= Community displacement =

Community displacement is the movement of a population out of a neighborhood as formal or informal redevelopment occurs. Community displacement is a key argument against informal and formal urban renewal projects. The implication is that the benefits calculus undervalues the interests of the community residents who will be displaced.

==Terminology==
The 1949 Housing Act described the movement of populations out of blighted areas as planned shrinkage. The academic literature describes this movement as serial displacement. Recently, the terms urban displacement and community displacement are used commonly.

===Related terms===
Community displacement is used to describe movement in urban areas, while development-induced displacement typically describes movement connected with rural projects, such as dam projects. Community displacement should not be confused with white flight, a phenomenon whereby white residents voluntarily move away from an area as it increases in racial diversity.

==Causes==
The predominant generator of population displacement is government sponsored projects: new highways, education campuses, hospitals, and other urban renewal projects. Housing projects may displace people temporarily. In the 1960s, the preference was for high-density projects which did not result in net displacement. Low-density projects may or may not cause a net displacement.

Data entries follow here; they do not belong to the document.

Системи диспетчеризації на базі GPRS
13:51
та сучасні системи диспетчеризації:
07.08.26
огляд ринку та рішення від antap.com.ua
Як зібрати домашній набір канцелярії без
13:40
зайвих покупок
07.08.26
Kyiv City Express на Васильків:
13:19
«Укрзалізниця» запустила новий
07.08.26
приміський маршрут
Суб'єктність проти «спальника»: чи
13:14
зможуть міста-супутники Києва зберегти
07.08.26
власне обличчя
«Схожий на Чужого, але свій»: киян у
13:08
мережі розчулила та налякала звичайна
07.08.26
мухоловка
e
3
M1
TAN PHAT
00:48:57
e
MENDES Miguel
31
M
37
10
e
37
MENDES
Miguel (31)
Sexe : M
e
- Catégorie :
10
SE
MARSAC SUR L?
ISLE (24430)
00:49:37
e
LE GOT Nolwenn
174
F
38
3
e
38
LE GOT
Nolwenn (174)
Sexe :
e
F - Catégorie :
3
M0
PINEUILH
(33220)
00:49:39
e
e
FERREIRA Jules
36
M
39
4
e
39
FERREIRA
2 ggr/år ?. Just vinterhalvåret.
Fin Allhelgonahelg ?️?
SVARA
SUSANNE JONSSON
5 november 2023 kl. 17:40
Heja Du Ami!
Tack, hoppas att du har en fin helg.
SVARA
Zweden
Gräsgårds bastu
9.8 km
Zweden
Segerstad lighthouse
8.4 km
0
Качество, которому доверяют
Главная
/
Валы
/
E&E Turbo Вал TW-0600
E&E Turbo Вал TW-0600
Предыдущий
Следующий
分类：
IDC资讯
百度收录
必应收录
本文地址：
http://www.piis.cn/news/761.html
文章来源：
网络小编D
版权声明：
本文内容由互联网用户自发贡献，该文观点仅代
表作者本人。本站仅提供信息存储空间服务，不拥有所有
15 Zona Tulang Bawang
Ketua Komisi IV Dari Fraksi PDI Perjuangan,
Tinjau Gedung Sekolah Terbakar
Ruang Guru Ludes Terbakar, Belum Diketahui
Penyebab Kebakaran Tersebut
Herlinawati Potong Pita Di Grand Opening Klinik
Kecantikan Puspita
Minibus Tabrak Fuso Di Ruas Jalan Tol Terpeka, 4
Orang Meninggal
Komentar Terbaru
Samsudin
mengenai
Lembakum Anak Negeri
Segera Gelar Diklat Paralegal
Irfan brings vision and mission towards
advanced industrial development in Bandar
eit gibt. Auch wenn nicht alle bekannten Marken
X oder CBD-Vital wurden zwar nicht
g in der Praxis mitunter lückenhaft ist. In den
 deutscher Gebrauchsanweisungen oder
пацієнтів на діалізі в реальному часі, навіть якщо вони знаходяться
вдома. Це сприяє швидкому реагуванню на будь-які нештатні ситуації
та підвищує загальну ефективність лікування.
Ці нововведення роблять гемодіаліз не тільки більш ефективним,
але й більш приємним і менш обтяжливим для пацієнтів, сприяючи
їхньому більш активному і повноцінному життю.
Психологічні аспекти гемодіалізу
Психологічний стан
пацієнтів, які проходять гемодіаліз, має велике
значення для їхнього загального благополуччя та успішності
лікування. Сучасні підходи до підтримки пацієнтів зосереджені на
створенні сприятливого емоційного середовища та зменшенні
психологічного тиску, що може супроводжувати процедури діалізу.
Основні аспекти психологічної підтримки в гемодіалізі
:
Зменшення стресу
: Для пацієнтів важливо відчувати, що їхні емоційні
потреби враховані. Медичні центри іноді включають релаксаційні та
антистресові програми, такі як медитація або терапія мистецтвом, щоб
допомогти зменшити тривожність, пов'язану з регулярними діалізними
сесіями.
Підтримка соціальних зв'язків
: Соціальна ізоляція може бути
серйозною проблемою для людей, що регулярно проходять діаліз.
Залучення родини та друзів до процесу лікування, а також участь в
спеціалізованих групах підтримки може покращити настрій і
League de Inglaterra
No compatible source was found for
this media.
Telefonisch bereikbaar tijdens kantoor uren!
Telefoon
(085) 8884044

Community displacement may be a result of gentrification, the informal redevelopment that occurs when new, and typically richer people, move into a neighborhood. It is the result of urban redevelopment of a residential neighborhood to non-residential uses including retail, education, healthcare, and transportation. However, community displacement is not the same thing as gentrification. It may be a byproduct, but it is not a necessary result. New York City's gentrification of the financial district produced no outflow of population. It did not significantly change the cost of living in the neighborhood.

==Effects==
It is often criticized because displaced residents have limited options to buy or rent equivalent housing in alternative areas at the same price. If they stay, prices for products, services, and taxes in the local area rise and existing social networks are disturbed.

Economist Lance Freeman concluded that displacement plays a minor role, if any, as a force of change in gentrifying neighborhoods.